+++ LISTED ENTRIES

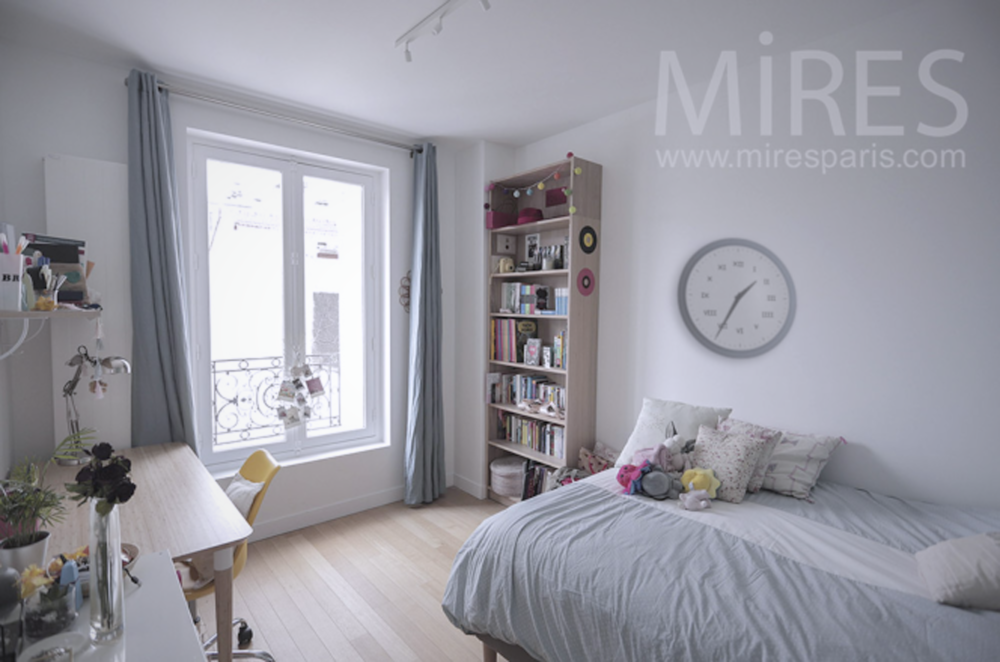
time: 1:35
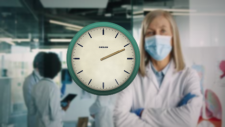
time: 2:11
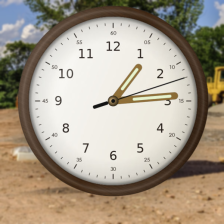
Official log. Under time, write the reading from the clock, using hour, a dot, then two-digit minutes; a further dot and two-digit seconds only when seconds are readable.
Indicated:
1.14.12
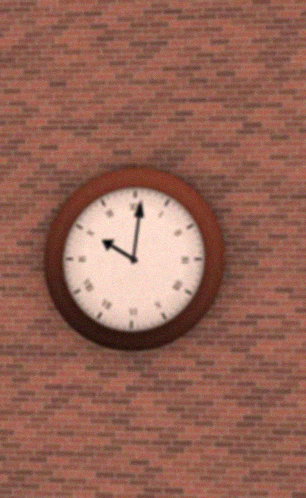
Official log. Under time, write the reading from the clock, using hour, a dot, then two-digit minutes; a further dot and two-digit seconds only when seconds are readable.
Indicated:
10.01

++++++

• **WHAT YOU WILL DO**: Recast the data above as a numbered list with one line per item, skipping blank lines. Leave the pictures out.

• **THE RESULT**:
1. time: 1:35
2. time: 2:11
3. Official log. Under time, write the reading from the clock, using hour, a dot, then two-digit minutes; a further dot and two-digit seconds only when seconds are readable.
4. Indicated:
5. 1.14.12
6. Official log. Under time, write the reading from the clock, using hour, a dot, then two-digit minutes; a further dot and two-digit seconds only when seconds are readable.
7. Indicated:
8. 10.01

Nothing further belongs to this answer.